WORK TO COMPLETE → The material below contains a line with "137: (32, 113)" and a line with "185: (399, 366)". Copy exactly those two lines and all lines between them.

+ + + + + + +

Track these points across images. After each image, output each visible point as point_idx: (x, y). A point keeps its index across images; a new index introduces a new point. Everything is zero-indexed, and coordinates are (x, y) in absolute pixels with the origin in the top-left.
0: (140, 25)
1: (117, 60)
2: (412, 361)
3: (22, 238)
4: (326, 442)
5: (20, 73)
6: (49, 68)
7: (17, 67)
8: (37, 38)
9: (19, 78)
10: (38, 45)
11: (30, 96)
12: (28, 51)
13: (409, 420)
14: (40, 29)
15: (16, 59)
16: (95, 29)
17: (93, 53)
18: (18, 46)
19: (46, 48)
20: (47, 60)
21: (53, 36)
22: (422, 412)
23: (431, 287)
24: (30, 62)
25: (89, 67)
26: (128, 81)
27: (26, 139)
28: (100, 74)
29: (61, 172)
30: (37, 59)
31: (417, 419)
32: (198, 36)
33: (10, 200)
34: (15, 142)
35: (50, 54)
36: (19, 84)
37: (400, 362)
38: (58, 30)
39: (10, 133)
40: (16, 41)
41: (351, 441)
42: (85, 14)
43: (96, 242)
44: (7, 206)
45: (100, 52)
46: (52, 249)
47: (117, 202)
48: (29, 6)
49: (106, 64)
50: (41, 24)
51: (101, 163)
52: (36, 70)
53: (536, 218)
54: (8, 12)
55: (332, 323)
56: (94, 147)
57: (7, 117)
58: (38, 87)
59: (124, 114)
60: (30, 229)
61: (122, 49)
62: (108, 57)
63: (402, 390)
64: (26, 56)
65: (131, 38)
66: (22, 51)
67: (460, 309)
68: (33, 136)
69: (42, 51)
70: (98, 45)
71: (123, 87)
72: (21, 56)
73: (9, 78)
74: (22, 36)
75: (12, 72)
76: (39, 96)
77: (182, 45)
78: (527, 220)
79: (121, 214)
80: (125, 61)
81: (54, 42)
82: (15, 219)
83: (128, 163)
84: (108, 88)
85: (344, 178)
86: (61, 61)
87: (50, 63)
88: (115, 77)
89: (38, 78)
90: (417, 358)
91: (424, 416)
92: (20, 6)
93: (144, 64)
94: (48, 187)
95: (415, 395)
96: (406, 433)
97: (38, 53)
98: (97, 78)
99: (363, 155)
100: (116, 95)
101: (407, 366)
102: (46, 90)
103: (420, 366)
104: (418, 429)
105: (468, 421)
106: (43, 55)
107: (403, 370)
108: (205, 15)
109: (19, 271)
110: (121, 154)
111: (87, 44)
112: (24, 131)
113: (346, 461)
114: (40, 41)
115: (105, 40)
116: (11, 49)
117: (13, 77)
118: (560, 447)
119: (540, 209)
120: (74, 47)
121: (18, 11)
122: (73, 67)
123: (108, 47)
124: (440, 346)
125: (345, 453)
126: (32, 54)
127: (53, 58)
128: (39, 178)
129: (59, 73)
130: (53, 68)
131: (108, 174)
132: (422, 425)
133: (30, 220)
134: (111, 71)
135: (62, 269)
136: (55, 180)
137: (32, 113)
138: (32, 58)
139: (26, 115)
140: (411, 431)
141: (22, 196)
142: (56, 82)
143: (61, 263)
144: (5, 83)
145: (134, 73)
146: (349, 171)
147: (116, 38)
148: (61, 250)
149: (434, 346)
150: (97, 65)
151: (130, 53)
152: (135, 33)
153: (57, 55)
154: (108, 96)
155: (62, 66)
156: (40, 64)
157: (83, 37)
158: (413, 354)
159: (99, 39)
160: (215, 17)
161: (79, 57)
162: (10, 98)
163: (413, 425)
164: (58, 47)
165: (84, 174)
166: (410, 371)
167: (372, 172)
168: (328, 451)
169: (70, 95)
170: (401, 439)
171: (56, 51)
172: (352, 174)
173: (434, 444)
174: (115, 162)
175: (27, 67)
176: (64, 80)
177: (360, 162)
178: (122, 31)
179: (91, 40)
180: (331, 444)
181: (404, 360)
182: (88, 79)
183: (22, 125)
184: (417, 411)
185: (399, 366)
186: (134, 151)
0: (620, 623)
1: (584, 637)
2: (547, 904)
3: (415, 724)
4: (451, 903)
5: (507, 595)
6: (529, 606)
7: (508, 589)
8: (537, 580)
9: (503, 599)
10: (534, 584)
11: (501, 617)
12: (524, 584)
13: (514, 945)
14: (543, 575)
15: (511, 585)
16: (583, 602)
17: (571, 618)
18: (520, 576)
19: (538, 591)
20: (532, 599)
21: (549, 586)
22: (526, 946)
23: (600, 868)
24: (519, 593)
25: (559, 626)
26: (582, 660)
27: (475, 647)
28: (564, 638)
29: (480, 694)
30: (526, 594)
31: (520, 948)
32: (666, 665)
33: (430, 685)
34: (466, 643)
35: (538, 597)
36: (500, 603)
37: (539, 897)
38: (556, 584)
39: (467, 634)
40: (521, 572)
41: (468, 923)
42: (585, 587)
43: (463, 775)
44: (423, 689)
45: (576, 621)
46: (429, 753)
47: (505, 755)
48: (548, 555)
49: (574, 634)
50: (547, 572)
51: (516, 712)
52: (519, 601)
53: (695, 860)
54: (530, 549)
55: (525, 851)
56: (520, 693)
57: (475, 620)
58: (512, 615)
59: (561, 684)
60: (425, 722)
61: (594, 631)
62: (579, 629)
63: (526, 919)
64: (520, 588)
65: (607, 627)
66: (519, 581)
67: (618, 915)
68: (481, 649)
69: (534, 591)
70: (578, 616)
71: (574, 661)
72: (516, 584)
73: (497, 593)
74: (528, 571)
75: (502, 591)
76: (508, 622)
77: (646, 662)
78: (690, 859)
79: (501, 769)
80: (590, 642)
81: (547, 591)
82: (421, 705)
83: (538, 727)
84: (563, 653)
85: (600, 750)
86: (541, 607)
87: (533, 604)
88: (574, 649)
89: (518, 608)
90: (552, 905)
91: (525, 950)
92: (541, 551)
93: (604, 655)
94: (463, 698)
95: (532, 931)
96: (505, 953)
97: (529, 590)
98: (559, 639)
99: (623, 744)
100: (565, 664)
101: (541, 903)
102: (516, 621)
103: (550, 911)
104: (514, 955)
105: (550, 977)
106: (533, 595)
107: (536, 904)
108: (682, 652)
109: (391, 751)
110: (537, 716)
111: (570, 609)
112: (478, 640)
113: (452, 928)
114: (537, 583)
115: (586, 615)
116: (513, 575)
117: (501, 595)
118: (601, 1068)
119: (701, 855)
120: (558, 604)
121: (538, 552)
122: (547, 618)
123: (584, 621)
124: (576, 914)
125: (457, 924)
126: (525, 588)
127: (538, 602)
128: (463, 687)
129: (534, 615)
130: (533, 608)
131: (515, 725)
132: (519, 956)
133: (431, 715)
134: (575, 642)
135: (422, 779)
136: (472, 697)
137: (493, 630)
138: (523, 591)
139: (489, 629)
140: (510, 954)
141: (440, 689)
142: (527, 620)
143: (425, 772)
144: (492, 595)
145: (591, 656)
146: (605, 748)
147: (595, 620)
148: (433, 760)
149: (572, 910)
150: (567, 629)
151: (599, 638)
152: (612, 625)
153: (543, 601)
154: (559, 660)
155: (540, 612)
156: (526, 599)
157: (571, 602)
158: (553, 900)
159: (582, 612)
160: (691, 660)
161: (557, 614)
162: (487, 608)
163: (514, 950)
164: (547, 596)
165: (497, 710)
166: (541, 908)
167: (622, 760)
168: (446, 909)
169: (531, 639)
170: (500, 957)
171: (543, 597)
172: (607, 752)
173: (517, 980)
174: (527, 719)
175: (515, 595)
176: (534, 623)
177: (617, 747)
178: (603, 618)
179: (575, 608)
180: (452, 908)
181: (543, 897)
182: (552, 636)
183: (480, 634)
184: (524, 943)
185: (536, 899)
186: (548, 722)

+ + + + + + +

RESPONSE BELOW →
137: (32, 113)
138: (32, 58)
139: (26, 115)
140: (411, 431)
141: (22, 196)
142: (56, 82)
143: (61, 263)
144: (5, 83)
145: (134, 73)
146: (349, 171)
147: (116, 38)
148: (61, 250)
149: (434, 346)
150: (97, 65)
151: (130, 53)
152: (135, 33)
153: (57, 55)
154: (108, 96)
155: (62, 66)
156: (40, 64)
157: (83, 37)
158: (413, 354)
159: (99, 39)
160: (215, 17)
161: (79, 57)
162: (10, 98)
163: (413, 425)
164: (58, 47)
165: (84, 174)
166: (410, 371)
167: (372, 172)
168: (328, 451)
169: (70, 95)
170: (401, 439)
171: (56, 51)
172: (352, 174)
173: (434, 444)
174: (115, 162)
175: (27, 67)
176: (64, 80)
177: (360, 162)
178: (122, 31)
179: (91, 40)
180: (331, 444)
181: (404, 360)
182: (88, 79)
183: (22, 125)
184: (417, 411)
185: (399, 366)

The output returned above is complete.